Está vento e frio. O mar está agitado e o pequeno barco com dois homens lá dentro salta quando apanha as ondas de frente. Vem do Baleal, da apanha de percebes, e nós estamos a vê-lo chegar, enrolados em casacos e cachecóis, ao lado de João Rodrigues, chef do restaurante Feitoria, do Hotel Altis Belém, em Lisboa, e de Joel, o proprietário da Tasca do Joel, famosa casa de Peniche.
Está um daqueles dias em que quase não dá para ir ao mar. Mas o mergulhador que faz a apanha dos percebes em profundidade foi, apesar de tudo. “O problema é a rebentação, hoje está impossível. Com a força das vagas quase não se consegue chegar à pedra. São precisos quatro ou cinco mergulhos para apanhar alguns percebes”, diz.
Mesmo assim, passou várias horas no Baleal, que neste momento não está em defeso, ao contrário das Berlengas, local óptimo para a apanha de percebes. “O percebe do Baleal é mais pequeno mas é mais saboroso”, explica Joel, entusiasmado também com a notícia de que há uma nova espécie de gamba que nos últimos dias começou a aparecer por aqui e a que os locais chamam o “camarão marreco”.
O mergulhador salta do barco e mostra o que conseguiu apanhar: um balde com percebes enormes — “só se conseguem grandes na apanha com mergulho, quem fica na pedra tira os pequenos” —, uns quatro ou cinco pepinos do mar, espécie de lesmas gigantes muito apreciadas pelos chineses, uma boa quantidade de mexilhões e uma dúzia de ouriços-do-mar. “Dos pepinos só se aproveita a tripa”, diz João Rodrigues, pegando num dos animais para exemplificar como se faz.
Joel e o sócio, Tiago, são desde há alguns meses os fornecedores de todo o peixe e marisco que João Rodrigues está a usar no Feitoria — e que está no centro do novo menu “Matéria”, que criou para marcar a reabertura do restaurante, no dia 26 de Janeiro.
Vamos a Peniche na véspera da reabertura do Feitoria e os percebes que acabam de chegar vão estar no menu. O grande problema destes, vai explicando o mergulhador, é que são cada vez menos nos locais da costa portuguesa onde antigamente existiam em grandes quantidades.
“Somos 45 apanhadores, a lei permite 20 quilos a cada um, o que, se todos apanharem, faz uns 900 quilos por dia.” A isto soma-se a apanha não autorizada e a falta de fiscalização da forma como os percebes são apanhados. Quem vai para as rochas apanha os mais pequenos e não dá tempo para eles crescerem. “Eles até crescem rápido. Se parassem toda a apanha no Baleal, num ano aquilo ficava um jardim.”

Conjunto de tarefas:
- 1) Reescreva o trecho do texto sobre os percebes de Peniche que vai de "Está vento e" até "casa de Peniche.", trocando "cachecóis" por "gorros".
- 2) No texto sobre os percebes de Peniche, por que motivo o mergulhador precisa de quatro ou cinco mergulhos para apanhar alguns percebes? Responda com uma a três frases.
- 3) Prossiga o texto sobre os percebes de Peniche a partir do ponto em que ele termina.

Material fornecido:

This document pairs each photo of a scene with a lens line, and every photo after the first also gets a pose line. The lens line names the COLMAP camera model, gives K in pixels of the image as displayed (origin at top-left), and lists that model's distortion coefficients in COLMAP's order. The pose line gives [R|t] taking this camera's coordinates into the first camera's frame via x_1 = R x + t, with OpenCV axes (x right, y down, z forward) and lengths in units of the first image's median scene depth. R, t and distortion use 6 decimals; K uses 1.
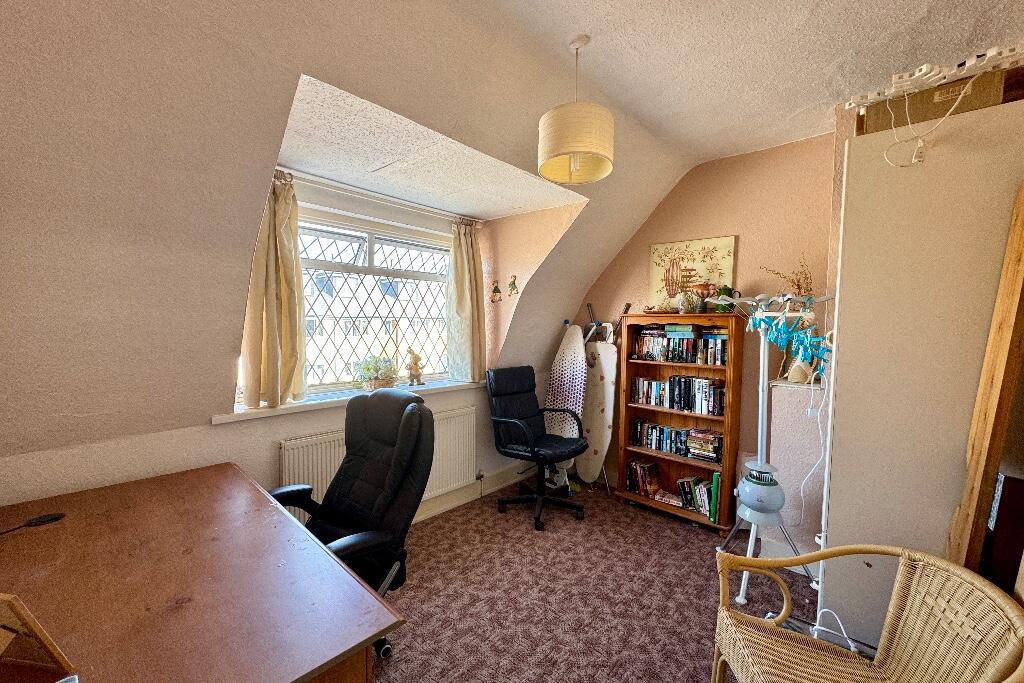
lens RADIAL K [[405.7, 0, 513.0], [0, 405.7, 341.5], [0, 0, 1]] dist [-0.001141, -0.000104]
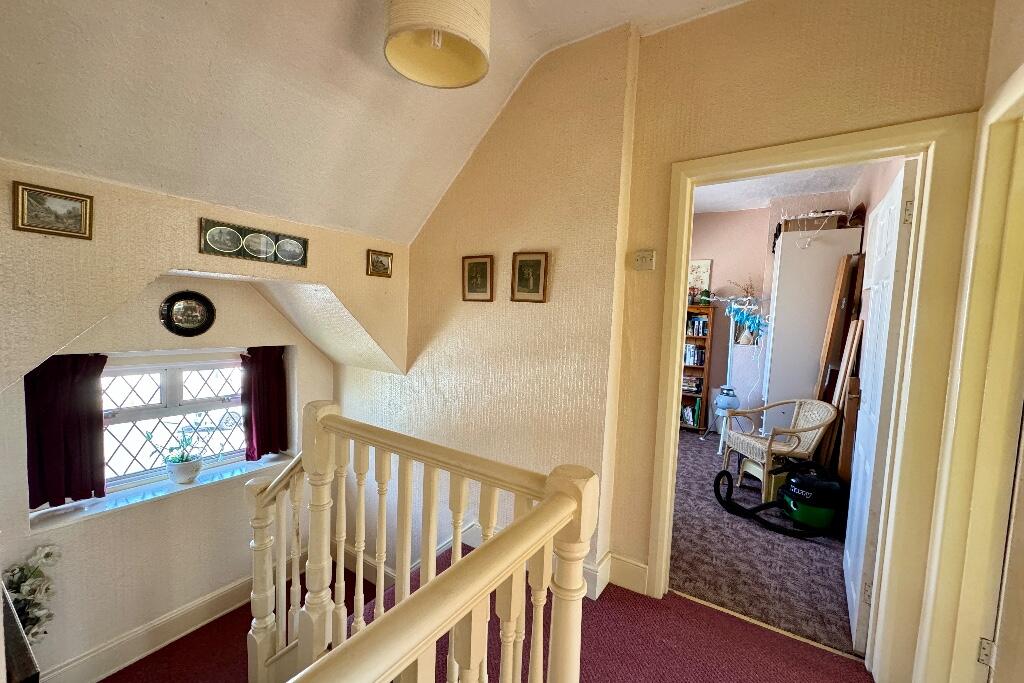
lens RADIAL K [[405.7, 0, 512.4], [0, 405.7, 343.1], [0, 0, 1]] dist [-0.001141, -0.000104]
pose [[0.984127, 0.008900, 0.177245, -0.589467], [-0.015054, 0.999328, 0.033411, 0.044387], [-0.176828, -0.035549, 0.983600, -0.553572]]
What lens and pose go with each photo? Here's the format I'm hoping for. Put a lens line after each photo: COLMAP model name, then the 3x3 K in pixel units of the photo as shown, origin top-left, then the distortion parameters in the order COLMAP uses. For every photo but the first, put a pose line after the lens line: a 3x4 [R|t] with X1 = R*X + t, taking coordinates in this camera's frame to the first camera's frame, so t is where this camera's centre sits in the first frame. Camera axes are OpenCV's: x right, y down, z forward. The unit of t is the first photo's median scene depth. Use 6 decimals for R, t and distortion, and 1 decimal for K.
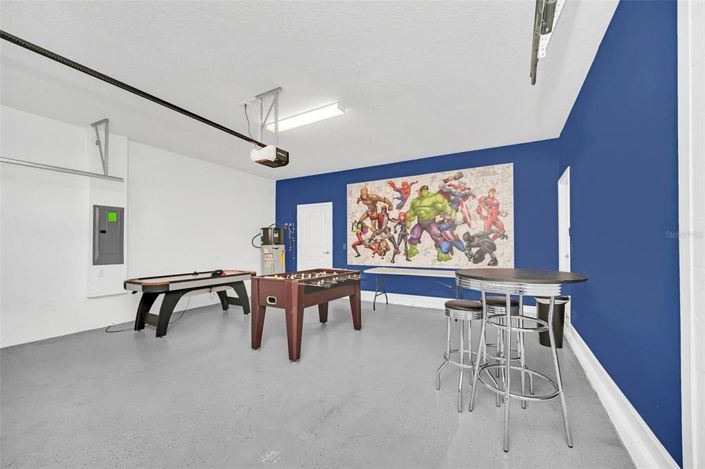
lens RADIAL K [[277.7, 0, 353.4], [0, 277.7, 241.3], [0, 0, 1]] dist [-0.000753, -0.000003]
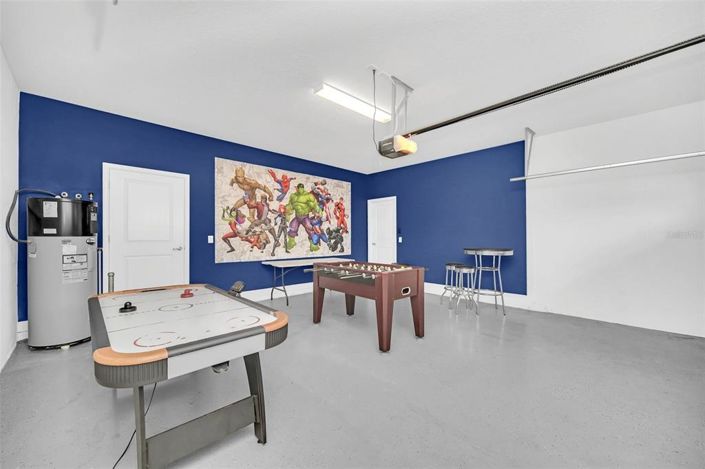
lens RADIAL K [[277.7, 0, 352.4], [0, 277.7, 237.0], [0, 0, 1]] dist [-0.000753, -0.000003]
pose [[0.279584, 0.002957, 0.960117, -0.733627], [-0.016715, 0.999859, 0.001788, 0.005968], [-0.959976, -0.016549, 0.279594, 0.485994]]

Respostas às tarefas:
- 1)
Está vento e frio. O mar está agitado e o pequeno barco com dois homens lá dentro salta quando apanha as ondas de frente. Vem do Baleal, da apanha de percebes, e nós estamos a vê-lo chegar, enrolados em casacos e gorros, ao lado de João Rodrigues, chef do restaurante Feitoria, do Hotel Altis Belém, em Lisboa, e de Joel, o proprietário da Tasca do Joel, famosa casa de Peniche.

- 2) A causa é a rebentação, que nesse dia estava impossível. Com a força das vagas quase não se consegue chegar à pedra.

- 3)
Mas João Rodrigues não veio apenas pelos percebes. Seguimos para o armazém de Joel e Tiago para ver o que eles reservaram para o chef. Joel tira de uma caixa com gelo uma lula gigante, apanhada nas Berlengas. João fotografa um goraz belíssimo e avalia um linguado. “Ficas com as bruxas?”, pergunta-lhe Tiago.
Sim, as bruxas vão seguir para Lisboa, mas antes disso, para as podermos fotografar melhor, Tiago tira-as do balde e coloca-as no chão. De um aquário tira um lavagante e uma santola e traz também várias sapateiras. A sessão fotográfica é vista pelos animais como uma oportunidade de fuga e cada um começa a tentar escapar-se para um lado diferente. Joel apanha a santola e Tiago vai atrás das sapateiras.
João está encantado com a qualidade do que vai comprar. As bruxas seguem, assim como as tais gambas que são novas por aqui. O linguado também vai. Passamos ainda pela lota que está a abrir às quatro da tarde. Tiago prepara-se para passar ali longas horas até conseguir comprar o peixe que pretende — tudo depende do horário de chegada dos barcos dos pescadores, os grandes arrastões e os mais pequenos.
Nas bancadas da lota estão já muitos compradores a ver desfilar as caixas cor-de-laranja cheias de peixes e a carregar no botão de cada vez que querem fazer uma compra. São horas e horas e é preciso estar atento para se ser mais rápido do que os outros e comprar o melhor. Lá fora, junto ao cais, está a chegar um barco pequeno com dois pescadores. Trazem douradas e um robalo das Berlengas. “Ainda lá ficou gente?”, pergunta Tiago. Já não, foram o último barco a vir, o dia não rendeu muito a ninguém, mas os próximos prometem ser ainda piores, com o tempo a impedir os pescadores de irem para o mar.
Trazer realidade para a mesa
No dia seguinte, à tarde, encontramo-nos com João Rodrigues na cozinha do Feitoria. Em cima da bancada, em caixas, estão já as bruxas que tínhamos conhecido em Peniche e que ainda continuam a tentar escapar a um destino que, a esta hora, já parece bastante inevitável. O que João pretende com o menu “Matéria” — um passo importante naquilo que tem sido a evolução da filosofia de cozinha do Feitoria — é passar para as mesas do restaurante tudo aquilo que viu e sentiu num dia como o que passámos em Peniche.
Qual a melhor forma de respeitar o produto? É tentando mostrar ao cliente que ele tem uma história, que vem de um lugar específico, que um peixe de profundidade é diferente de um de superfície, que não é fácil apanhar percebes em dias de correntes fortes. É isso que o “Matéria” se propõe fazer.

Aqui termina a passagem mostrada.